Son étude a révélé que l’introduction du poisson augmentait de 25% le rendement des récoltes, soit un bénéfice net pour chaque foyer d’au moins 380 dollars par an. La présence des poissons prédateurs dans les rizières y a aussi réduit le nombre d’escargots.
Rassemblés dans une maison de Lampsar lors d’un après-midi caniculaire, plusieurs riziculteurs témoignent de l’expérience. « J’ai constaté que les champs qui ont aussi des poissons sont toujours plus verts que ceux qui n’en ont pas grâce aux défécations des poissons », dit à l’AFP Abdoulaye Diop, 62 ans. « Les déchets des poissons nous servent d’engrais biologique et augmentent le rendement du riz », se réjouit-il. Il explique avoir pu depuis sa première récolte investir dans un élevage de moutons et de volaille.
Plus tôt ce jour-là, interrogé dans sa rizière verdoyante, M. Ndiaye, référent du projet de recherche pour la communauté de Lampsar, a renchéri: « Vraiment, c’est rentable ! Les gens s’y intéressent ».

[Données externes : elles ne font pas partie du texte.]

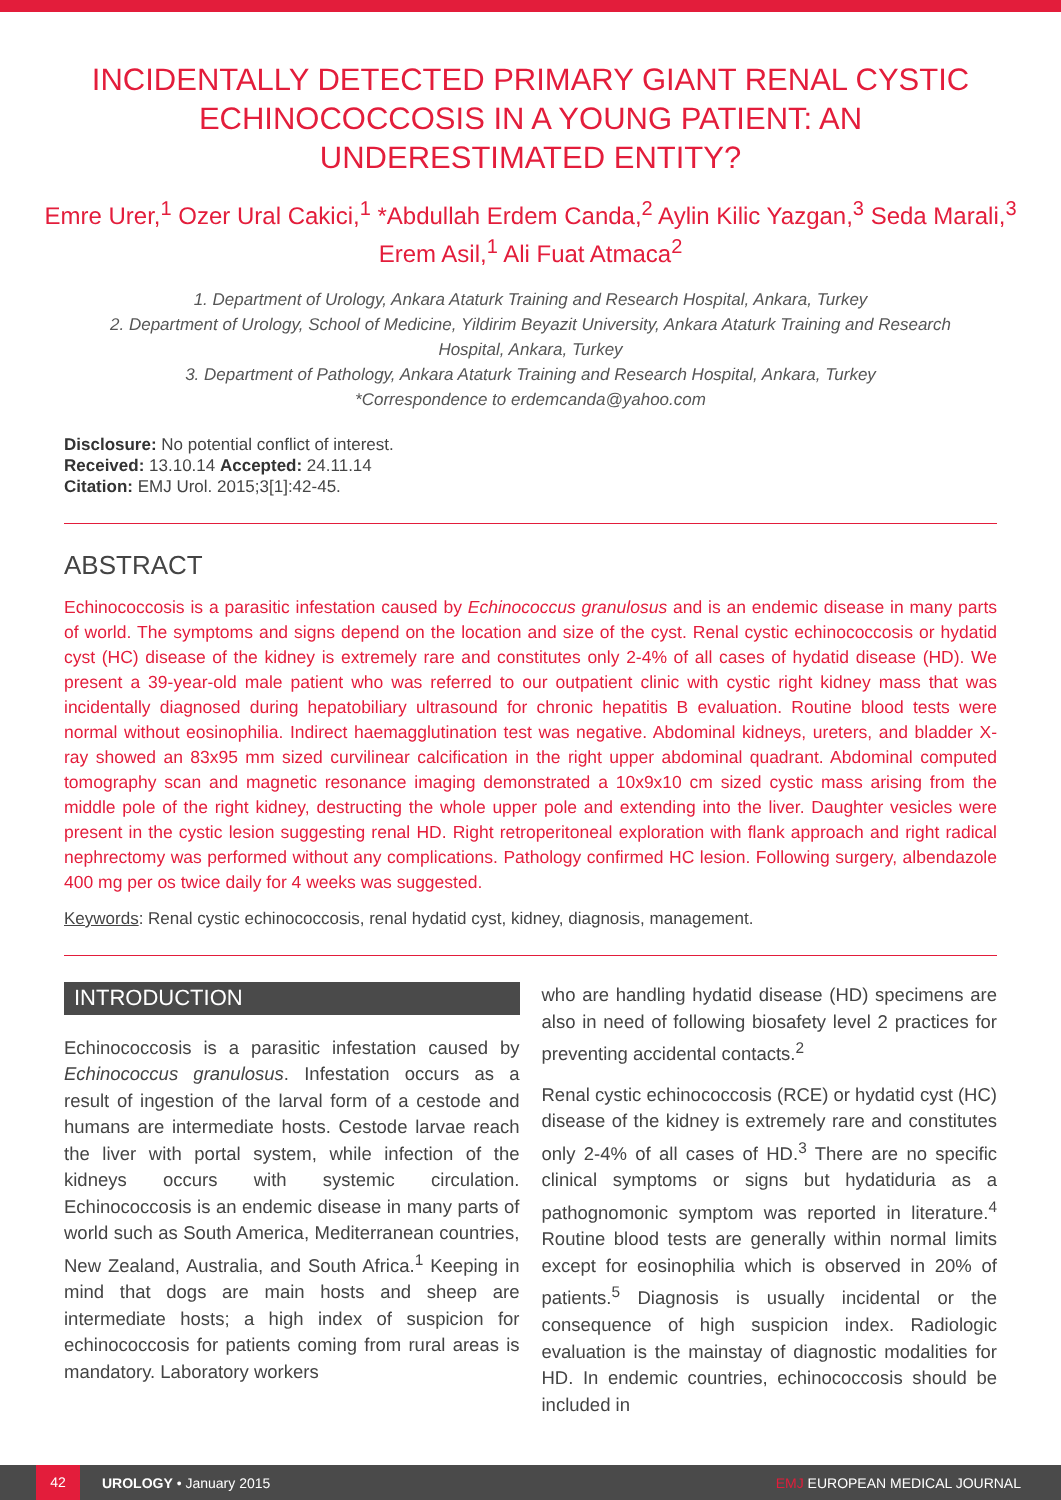INCIDENTALLY DETECTED PRIMARY GIANT RENAL CYSTIC ECHINOCOCCOSIS IN A YOUNG PATIENT: AN UNDERESTIMATED ENTITY?
Emre Urer,<sup>1</sup> Ozer Ural Cakici,<sup>1</sup> *Abdullah Erdem Canda,<sup>2</sup> Aylin Kilic Yazgan,<sup>3</sup> Seda Marali,<sup>3</sup> Erem Asil,<sup>1</sup> Ali Fuat Atmaca<sup>2</sup>
1. Department of Urology, Ankara Ataturk Training and Research Hospital, Ankara, Turkey
2. Department of Urology, School of Medicine, Yildirim Beyazit University, Ankara Ataturk Training and Research Hospital, Ankara, Turkey
3. Department of Pathology, Ankara Ataturk Training and Research Hospital, Ankara, Turkey
*Correspondence to erdemcanda@yahoo.com
Disclosure: No potential conflict of interest.
Received: 13.10.14 Accepted: 24.11.14
Citation: EMJ Urol. 2015;3[1]:42-45.
ABSTRACT
Echinococcosis is a parasitic infestation caused by Echinococcus granulosus and is an endemic disease in many parts of world. The symptoms and signs depend on the location and size of the cyst. Renal cystic echinococcosis or hydatid cyst (HC) disease of the kidney is extremely rare and constitutes only 2-4% of all cases of hydatid disease (HD). We present a 39-year-old male patient who was referred to our outpatient clinic with cystic right kidney mass that was incidentally diagnosed during hepatobiliary ultrasound for chronic hepatitis B evaluation. Routine blood tests were normal without eosinophilia. Indirect haemagglutination test was negative. Abdominal kidneys, ureters, and bladder X-ray showed an 83x95 mm sized curvilinear calcification in the right upper abdominal quadrant. Abdominal computed tomography scan and magnetic resonance imaging demonstrated a 10x9x10 cm sized cystic mass arising from the middle pole of the right kidney, destructing the whole upper pole and extending into the liver. Daughter vesicles were present in the cystic lesion suggesting renal HD. Right retroperitoneal exploration with flank approach and right radical nephrectomy was performed without any complications. Pathology confirmed HC lesion. Following surgery, albendazole 400 mg per os twice daily for 4 weeks was suggested.
Keywords: Renal cystic echinococcosis, renal hydatid cyst, kidney, diagnosis, management.
INTRODUCTION
Echinococcosis is a parasitic infestation caused by Echinococcus granulosus. Infestation occurs as a result of ingestion of the larval form of a cestode and humans are intermediate hosts. Cestode larvae reach the liver with portal system, while infection of the kidneys occurs with systemic circulation. Echinococcosis is an endemic disease in many parts of world such as South America, Mediterranean countries, New Zealand, Australia, and South Africa.<sup>1</sup> Keeping in mind that dogs are main hosts and sheep are intermediate hosts; a high index of suspicion for echinococcosis for patients coming from rural areas is mandatory. Laboratory workers
who are handling hydatid disease (HD) specimens are also in need of following biosafety level 2 practices for preventing accidental contacts.<sup>2</sup>
Renal cystic echinococcosis (RCE) or hydatid cyst (HC) disease of the kidney is extremely rare and constitutes only 2-4% of all cases of HD.<sup>3</sup> There are no specific clinical symptoms or signs but hydatiduria as a pathognomonic symptom was reported in literature.<sup>4</sup> Routine blood tests are generally within normal limits except for eosinophilia which is observed in 20% of patients.<sup>5</sup> Diagnosis is usually incidental or the consequence of high suspicion index. Radiologic evaluation is the mainstay of diagnostic modalities for HD. In endemic countries, echinococcosis should be included in
42 UROLOGY • January 2015 EMJ EUROPEAN MEDICAL JOURNAL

Vers d’autres pays africains
Le jour où l’équipe de l’AFP l’a rencontré, il a ainsi récolté 20 sacs de riz de 80 kilos chacun, et quelques jours plus tard, plus de 350 tilapias du Nil, sur son exploitation.
Maï Diop, issue d’une famille de riziculteurs sur plusieurs générations, affirme sans ambages que son objectif en participant à ce projet est d' »avoir beaucoup plus de revenus » qui lui permettront de faire vivre sa famille.
« Chez nous, on consomme du riz au moins un repas sur les trois. Le thiéboudiène est mon plat préféré! », lance-t-elle en référence à ce plat traditionnel à base de riz et de poisson, emblème de la cuisine sénégalaise.
Dans une installation aquacole située au sein de l’université Gaston Berger de la ville de Saint-Louis, non loin de Lampsar, des tilapias du Nil et des escargots attendent d’être transférés dans des rizières expérimentales appartenant à « AfricaRice », un centre panafricain de recherche rizicole.
L’objectif est de mener la même recherche, mais dans un environnement contrôlé, et le cas échéant de développer le projet dans d’autres pays africains.
« L’idée, ce n’est pas de rester simplement au Sénégal, c’est qu’une fois que nous aurons les résultats escomptés, que cela soit mis (en oeuvre) dans beaucoup de pays africains », espère Ali Ibrahim, représentant de la Station Régionale d’AfricaRice pour le Sahel.